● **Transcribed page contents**

☆ ☆ ☆ ☆

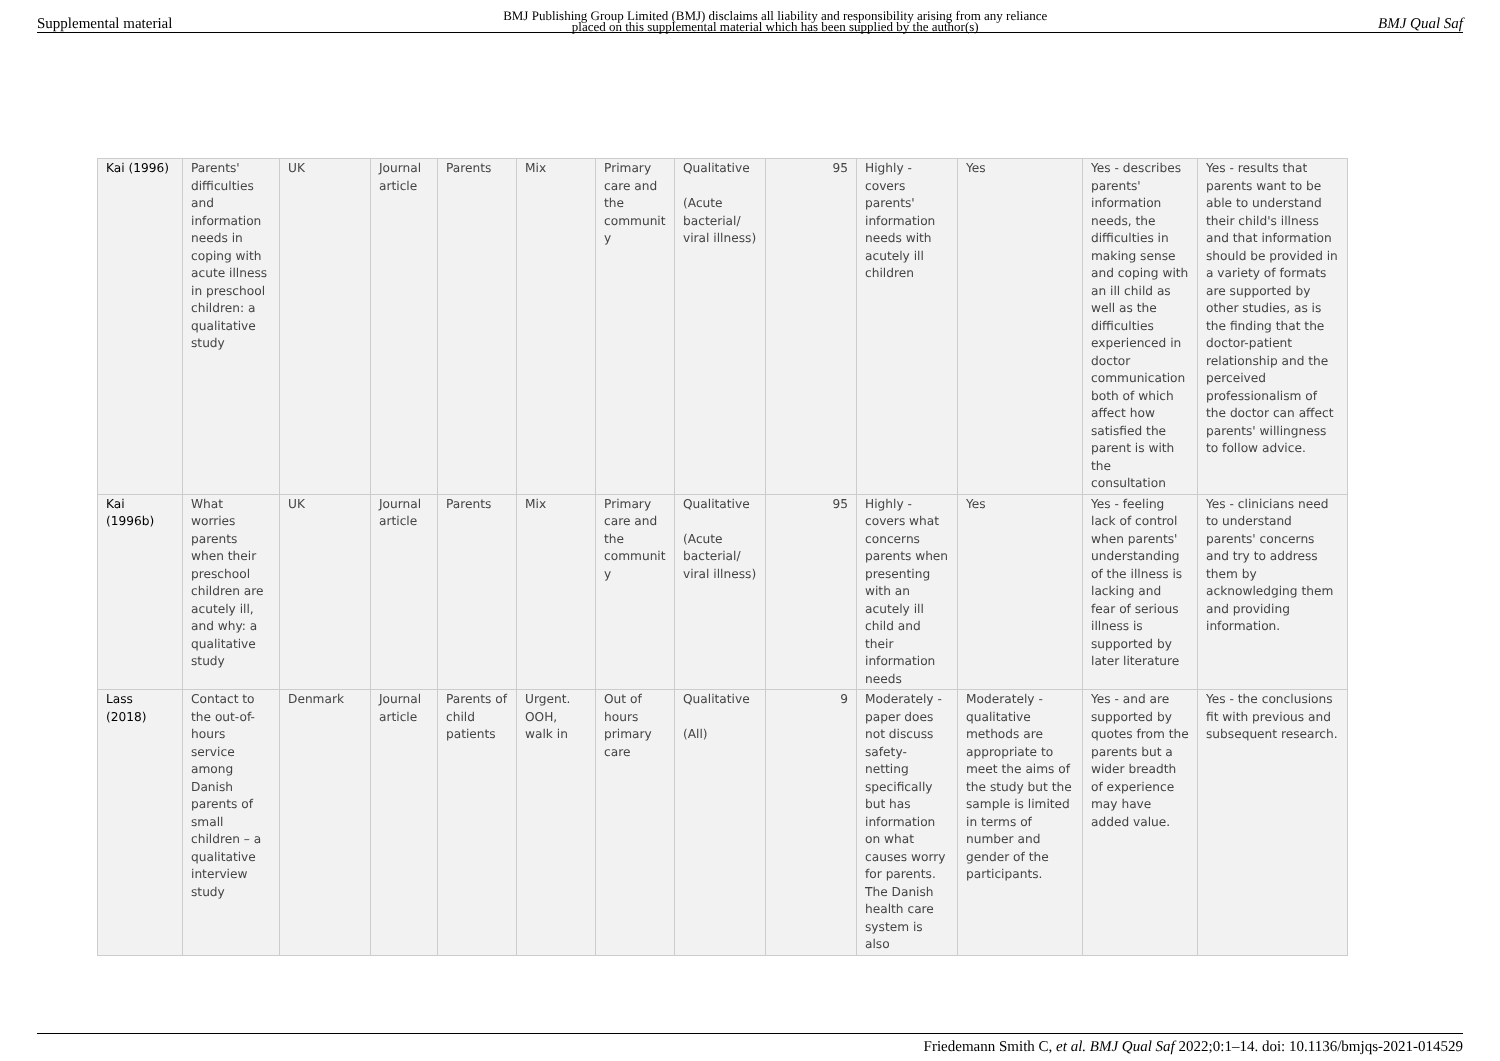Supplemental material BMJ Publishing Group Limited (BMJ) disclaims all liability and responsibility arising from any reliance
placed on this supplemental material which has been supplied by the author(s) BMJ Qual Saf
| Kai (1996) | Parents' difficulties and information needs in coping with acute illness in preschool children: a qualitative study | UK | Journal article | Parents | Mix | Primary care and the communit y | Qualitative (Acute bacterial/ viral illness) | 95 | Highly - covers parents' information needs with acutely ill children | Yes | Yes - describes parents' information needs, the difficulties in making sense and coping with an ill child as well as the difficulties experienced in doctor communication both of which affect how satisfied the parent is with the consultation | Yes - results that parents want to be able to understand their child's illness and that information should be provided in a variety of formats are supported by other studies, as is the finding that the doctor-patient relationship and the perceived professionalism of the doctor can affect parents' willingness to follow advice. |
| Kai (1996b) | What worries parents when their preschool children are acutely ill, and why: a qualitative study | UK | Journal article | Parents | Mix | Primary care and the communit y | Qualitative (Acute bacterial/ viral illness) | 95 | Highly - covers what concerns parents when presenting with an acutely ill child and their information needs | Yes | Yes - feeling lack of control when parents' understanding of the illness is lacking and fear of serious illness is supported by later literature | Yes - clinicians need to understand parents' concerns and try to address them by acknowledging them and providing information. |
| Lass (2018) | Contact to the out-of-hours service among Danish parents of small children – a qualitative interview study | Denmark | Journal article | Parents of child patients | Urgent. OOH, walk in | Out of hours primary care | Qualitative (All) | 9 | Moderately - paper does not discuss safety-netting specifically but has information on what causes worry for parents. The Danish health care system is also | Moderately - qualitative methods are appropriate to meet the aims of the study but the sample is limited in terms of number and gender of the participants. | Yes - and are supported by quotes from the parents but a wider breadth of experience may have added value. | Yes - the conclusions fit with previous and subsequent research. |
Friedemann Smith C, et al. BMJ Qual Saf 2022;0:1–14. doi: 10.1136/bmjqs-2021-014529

☆ ☆ ☆ ☆

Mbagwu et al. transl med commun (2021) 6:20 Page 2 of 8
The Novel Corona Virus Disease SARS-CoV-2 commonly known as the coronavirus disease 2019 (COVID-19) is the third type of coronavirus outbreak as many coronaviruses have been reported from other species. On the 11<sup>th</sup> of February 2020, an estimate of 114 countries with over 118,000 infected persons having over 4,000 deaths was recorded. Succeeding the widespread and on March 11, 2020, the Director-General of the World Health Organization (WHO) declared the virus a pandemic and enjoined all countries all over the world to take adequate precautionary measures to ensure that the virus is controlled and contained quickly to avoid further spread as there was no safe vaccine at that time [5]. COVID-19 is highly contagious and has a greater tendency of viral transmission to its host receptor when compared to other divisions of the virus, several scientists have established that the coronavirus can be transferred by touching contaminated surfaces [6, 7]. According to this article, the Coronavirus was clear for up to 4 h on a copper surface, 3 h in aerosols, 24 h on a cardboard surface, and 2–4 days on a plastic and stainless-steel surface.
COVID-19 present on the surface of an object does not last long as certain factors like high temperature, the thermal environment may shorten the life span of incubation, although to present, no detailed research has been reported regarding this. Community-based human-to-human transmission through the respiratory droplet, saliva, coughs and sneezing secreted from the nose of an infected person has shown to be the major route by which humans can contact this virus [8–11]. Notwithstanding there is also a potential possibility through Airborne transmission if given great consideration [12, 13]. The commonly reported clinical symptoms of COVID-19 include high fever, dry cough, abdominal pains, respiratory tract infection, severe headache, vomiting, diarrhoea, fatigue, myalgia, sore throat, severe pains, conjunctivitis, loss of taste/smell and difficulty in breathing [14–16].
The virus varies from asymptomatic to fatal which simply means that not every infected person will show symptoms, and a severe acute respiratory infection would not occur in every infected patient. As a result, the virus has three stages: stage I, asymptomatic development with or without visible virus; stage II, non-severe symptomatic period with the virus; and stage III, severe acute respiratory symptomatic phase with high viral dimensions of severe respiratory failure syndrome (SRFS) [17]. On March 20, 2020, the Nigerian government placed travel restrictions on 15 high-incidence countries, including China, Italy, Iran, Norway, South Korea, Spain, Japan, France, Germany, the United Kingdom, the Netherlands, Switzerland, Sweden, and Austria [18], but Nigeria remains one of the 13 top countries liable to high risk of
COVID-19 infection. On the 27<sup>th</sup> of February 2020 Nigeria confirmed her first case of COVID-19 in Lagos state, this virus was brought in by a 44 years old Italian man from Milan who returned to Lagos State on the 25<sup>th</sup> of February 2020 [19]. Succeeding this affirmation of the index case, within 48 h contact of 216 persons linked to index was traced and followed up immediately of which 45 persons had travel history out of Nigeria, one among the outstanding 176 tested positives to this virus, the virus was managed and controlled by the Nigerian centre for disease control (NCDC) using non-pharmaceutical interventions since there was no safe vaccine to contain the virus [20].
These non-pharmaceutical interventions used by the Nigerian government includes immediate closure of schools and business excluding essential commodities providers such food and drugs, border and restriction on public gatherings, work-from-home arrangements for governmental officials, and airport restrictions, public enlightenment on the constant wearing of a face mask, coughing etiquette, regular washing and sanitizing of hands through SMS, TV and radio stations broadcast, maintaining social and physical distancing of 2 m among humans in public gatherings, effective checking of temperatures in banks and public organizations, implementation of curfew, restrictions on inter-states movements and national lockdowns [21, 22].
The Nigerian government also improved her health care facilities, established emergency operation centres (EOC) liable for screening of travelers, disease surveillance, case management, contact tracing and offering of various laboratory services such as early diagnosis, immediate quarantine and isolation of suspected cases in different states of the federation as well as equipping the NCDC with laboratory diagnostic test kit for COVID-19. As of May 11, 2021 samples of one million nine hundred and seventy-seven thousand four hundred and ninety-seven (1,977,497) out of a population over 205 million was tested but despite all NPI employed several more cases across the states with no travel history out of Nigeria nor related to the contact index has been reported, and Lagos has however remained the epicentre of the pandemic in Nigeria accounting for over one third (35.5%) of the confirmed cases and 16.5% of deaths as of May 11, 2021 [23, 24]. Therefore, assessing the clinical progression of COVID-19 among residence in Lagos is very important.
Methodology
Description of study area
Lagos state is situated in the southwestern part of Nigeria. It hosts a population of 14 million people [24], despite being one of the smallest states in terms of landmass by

☆ ☆ ☆ ☆

● **TASK TO CARRY OUT**
Reprint exactly the lines above that start at the one with "providing information. |" and end at the one with "Friedemann Smith C, et", keeping both and adding none.

● **ANSWER AREA**
| Kai (1996b) | What worries parents when their preschool children are acutely ill, and why: a qualitative study | UK | Journal article | Parents | Mix | Primary care and the communit y | Qualitative (Acute bacterial/ viral illness) | 95 | Highly - covers what concerns parents when presenting with an acutely ill child and their information needs | Yes | Yes - feeling lack of control when parents' understanding of the illness is lacking and fear of serious illness is supported by later literature | Yes - clinicians need to understand parents' concerns and try to address them by acknowledging them and providing information. |
| Lass (2018) | Contact to the out-of-hours service among Danish parents of small children – a qualitative interview study | Denmark | Journal article | Parents of child patients | Urgent. OOH, walk in | Out of hours primary care | Qualitative (All) | 9 | Moderately - paper does not discuss safety-netting specifically but has information on what causes worry for parents. The Danish health care system is also | Moderately - qualitative methods are appropriate to meet the aims of the study but the sample is limited in terms of number and gender of the participants. | Yes - and are supported by quotes from the parents but a wider breadth of experience may have added value. | Yes - the conclusions fit with previous and subsequent research. |
Friedemann Smith C, et al. BMJ Qual Saf 2022;0:1–14. doi: 10.1136/bmjqs-2021-014529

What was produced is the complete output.